Daily Stoic on scenario thinking

After flying cross country 2 times in the last month, a Daily Stoic post hit my inbox the day I returned. Perfect timing. I traveled over 500k miles on airplanes over the last 20 years, and find airplane travel way stressful … still. The situations are so out of a person’s control that it drives me nuts, and anxious; and, I firmly believe that airlines intentionally fuel anxiety to sell us more ‘services’.

As a program manager and financial advisor to family and friends, I have always pushed people to talk through and ‘try on’ future scenarios. My belief is that if you think through different scenarios (& your responses), you will better handle the situations when / if they occurred. Seems without knowing I practice an old Stoic method, and one that I repeated this last airplane trip with positive, rewarding results. Then, upon arrival this post is in my inbox – the fates?

Here’s the snippet from Daily Stoic:

Airports are stressful and traveling can be a nightmare. Dealing with a toddler’s tantrum at the grocery store tries the best of us. The confrontation with an employee or a colleague. The phone call where we get the news that somebody passed away.Life is full of these situations. They challenge us. They overwhelm us. There is no foolproof way to prevent them or to manage them. But there is something that helps.

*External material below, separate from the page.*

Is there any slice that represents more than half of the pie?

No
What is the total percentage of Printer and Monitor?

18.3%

Seneca talked about premeditatio malorum. He said that we had to meditate on all the things that could happen to us and that by thinking in advance, let’s say, about a nightmare travel day or the eventual death of a grandparent, we lessen it—if only slightly. The unexpected blow, he said, lands heaviest. Even just saying that to yourself: The airport is stressful. There may be delays. But I’ve dealt with that before, and it’s important for me to try to relax and take things as they come. This doesn’t seem like much but it is. It helps!

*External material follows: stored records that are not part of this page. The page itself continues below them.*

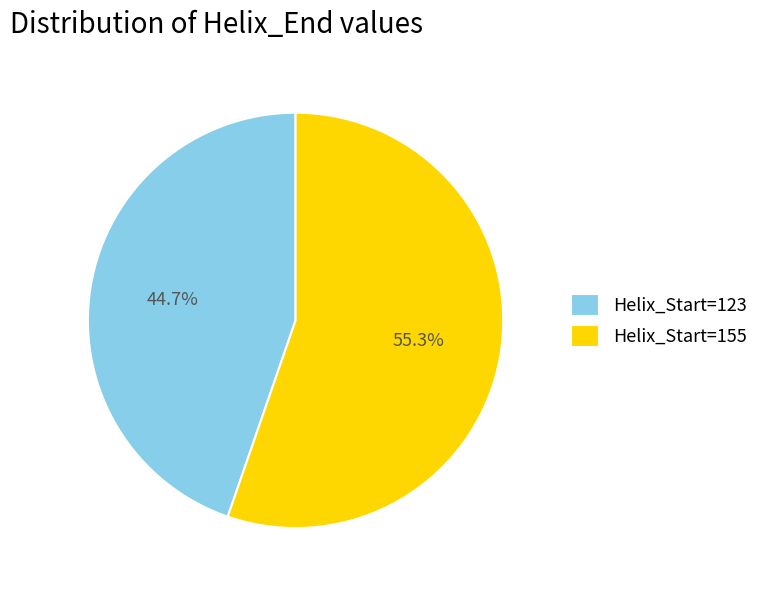

To the nearest percent, what is the average slice percentage?

50%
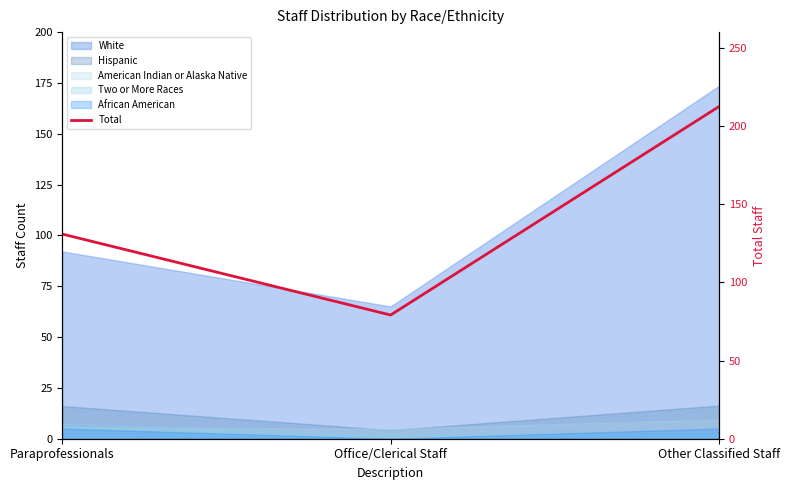

What is the value of the 3rd point from the left?

212.4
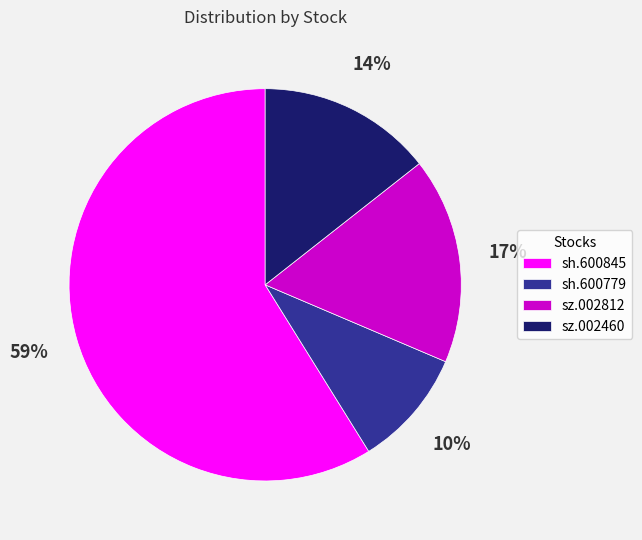

Is it true that sz.002460 is 14% of the pie?

True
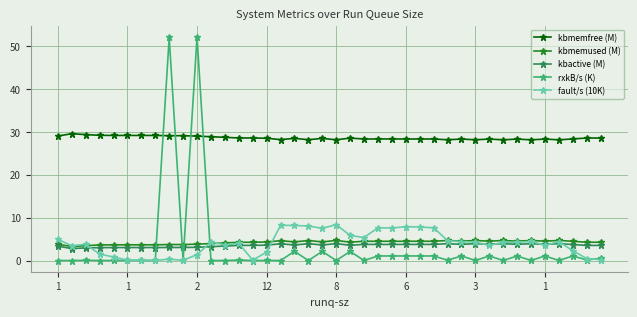

True or false: kbmemfree (M) and kbmemused (M) cross at least once.

False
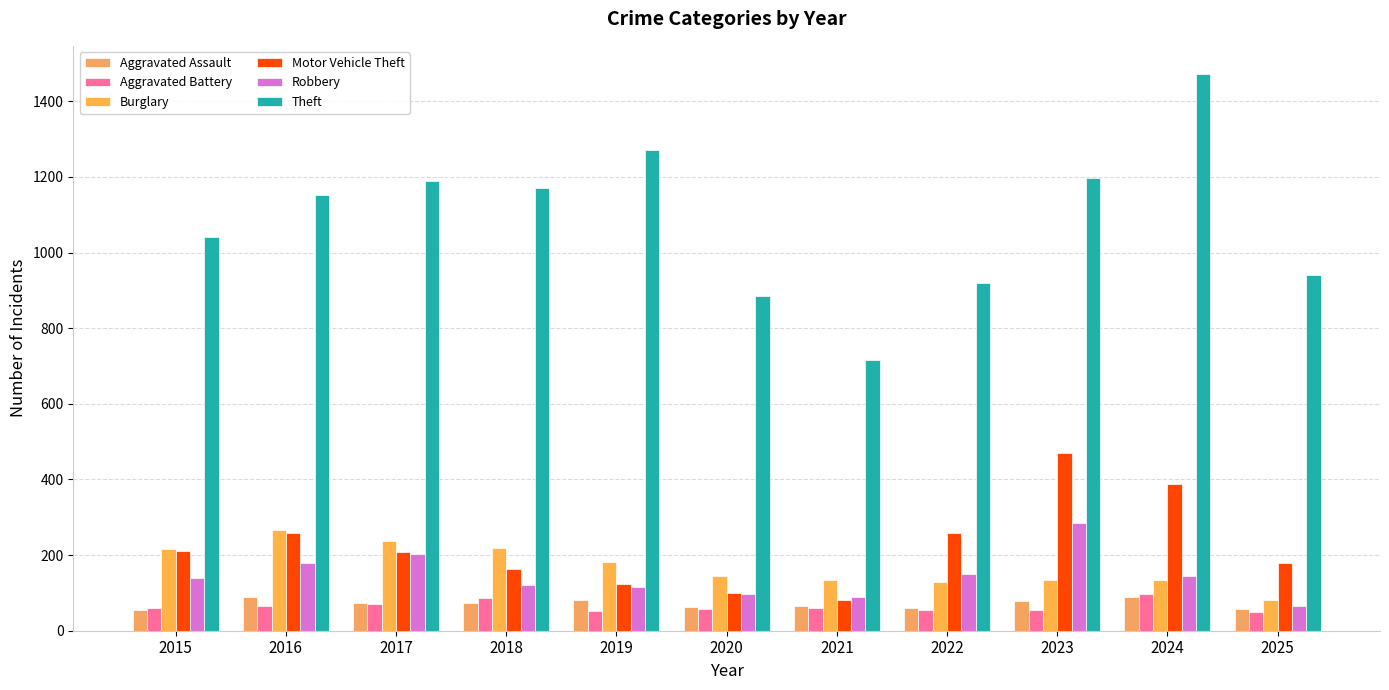

What is the sum of all Aggravated Assault values?

782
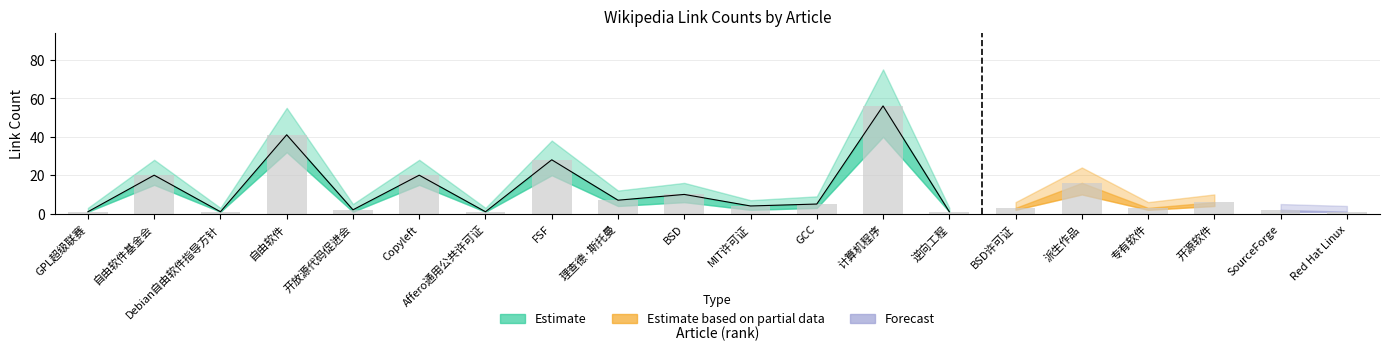

Does the chart contain stacked bars?

No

Dr. Becky Kennedy, whose book Good Inside we’ve been raving about (great podcast episode, too!), calls this “emotional vaccination.” In the same way that a vaccine exposes our body to a manageable amount of the virus or the disease, teaching it how to fight the illness, talking to ourselves (or our children) about what is going to happen in advance of it happening helps us deal with it. It removes the surprise, it removes the suddenness of it.
Daily Stoic

Scenarios are like new clothes before buying – try them on, feel if they fit, and put back the ones that don’t.